The four roads up the mountain
So how do you actually climb from the outer body to the inner Self? Yoga, in its oldest sense, isn't poses on a mat. It's four overlapping roads, and the teaching is clear that you can't get there on just one of them.
There's karma yoga, the yoga of action and service — doing the work of your life as practice, meditating, showing up. There's bhakti yoga, the yoga of devotion and surrender, which in this age the teacher calls the most direct road of all, though it's nearly impossible without a true teacher to surrender to. There's jnana yoga, the yoga of knowledge — the long, patient discipline of study, of reading the holy books and comparing what they promise against what you actually experience, until theory and life finally agree. And there's raja yoga, the “royal” road, whose entire purpose is to crown the subtle Self as king so that the five senses stop dragging you around by the nose.
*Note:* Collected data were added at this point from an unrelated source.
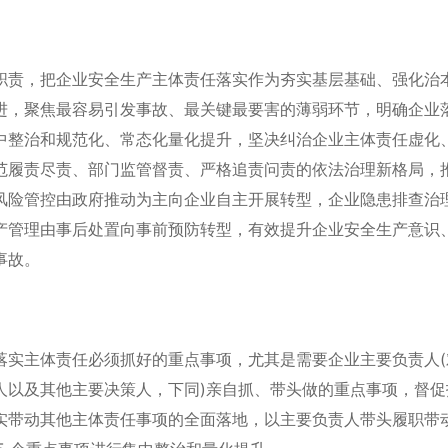
责，把企业安全生产主体责任落实作为夯实基层基础、强化治
进，聚焦最容易引发事故、最关键最要害的薄弱环节，明确企业
中整治和规范化、常态化量化提升，坚决纠治企业主体责任虚化
范履责尽责、部门监管督责、严格追责问责的依法治理新格局，
风险管控由政府推动为主向企业自主开展转型，企业隐患排查治
产管理由事后处置向事前预防转型，有效提升企业安全生产意识
事故。
实主体责任必须抓好的重点事项，尤其是需要企业主要负责人(
人以及其他主要决策人，下同)亲自抓、带头做的重点事项，督促
实带动其他主体责任事项的全面落地，以主要负责人带头履职带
Most people, sensibly, walk several of these at once. You meditate (karma), you serve (karma), you surrender to something larger than yourself (bhakti), and you keep learning (jnana) — checking the map against the territory as you go.
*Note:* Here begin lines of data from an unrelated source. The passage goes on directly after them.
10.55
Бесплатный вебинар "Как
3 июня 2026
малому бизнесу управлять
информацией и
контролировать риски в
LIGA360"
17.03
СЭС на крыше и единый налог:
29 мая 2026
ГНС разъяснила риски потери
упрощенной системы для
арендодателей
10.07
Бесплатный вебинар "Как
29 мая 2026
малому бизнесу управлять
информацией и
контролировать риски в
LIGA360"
What it looks like when it works
Master Ketut Arsana offers Jesus as the clearest example — not as a doctrine but as a demonstration. A person whose selfishness had gone all the way to zero, who gave himself completely, who held the two outer bodies so lightly that no material thing could pull him off course, and who is still teaching long after the physical body was gone. That, stripped of any single religion, is what it looks like when the inner Self sits firmly on the throne.
But you don't have to aim for sainthood to feel the difference. Master Ketut Arsana's promise is smaller and more believable than that. As the three bodies come into alignment — physical grounded, emotional unblocked, the inner Self in charge — you don't suddenly get a life with no problems. In fact, he warns, you may attract more. The difference is that you stop being afraid of them.
Where is the problem? Find the answer. Find the way. Don't be afraid of the problem.
A blocked person sees a problem and freezes. A grounded one sees the same problem and simply asks: where is it, and what's the way through? The sun, he says, is always shining. Worry, anger, fear, and stress are just clouds. They block the light; they don't extinguish it. The work of the three bodies is mostly the work of clearing the sky.
Where to begin
You can read about this forever — there are whole libraries, and Master Ketut has even written his own book — but he'd be the first to tell you that the book is not the thing. Knowledge that stays in the head just gives you sore arms from carrying it around.
So begin where the physical body already is. Tomorrow morning, get up before the sun. Drink the warm water. Move the body and let the breath slow until it turns into something more than oxygen — until it becomes prana, energy with a spark of the divine in it. Notice the fire when it rises, and instead of feeding it or faking calm, just get quiet and let it pass. Ground yourself not in your feet but in your heart.
And then — this is the real instruction hidden inside all of it — be a little sweeter. To the people around you, and especially to yourself.
God is happiness. God is love. When you are full of love for yourself, then you can create love outside. That's how you meet God.
Three bodies. One Self underneath them all, patiently waiting to take its seat. The whole of Tri Sarira is just learning, slowly and clumsily and over many ordinary mornings, to let it.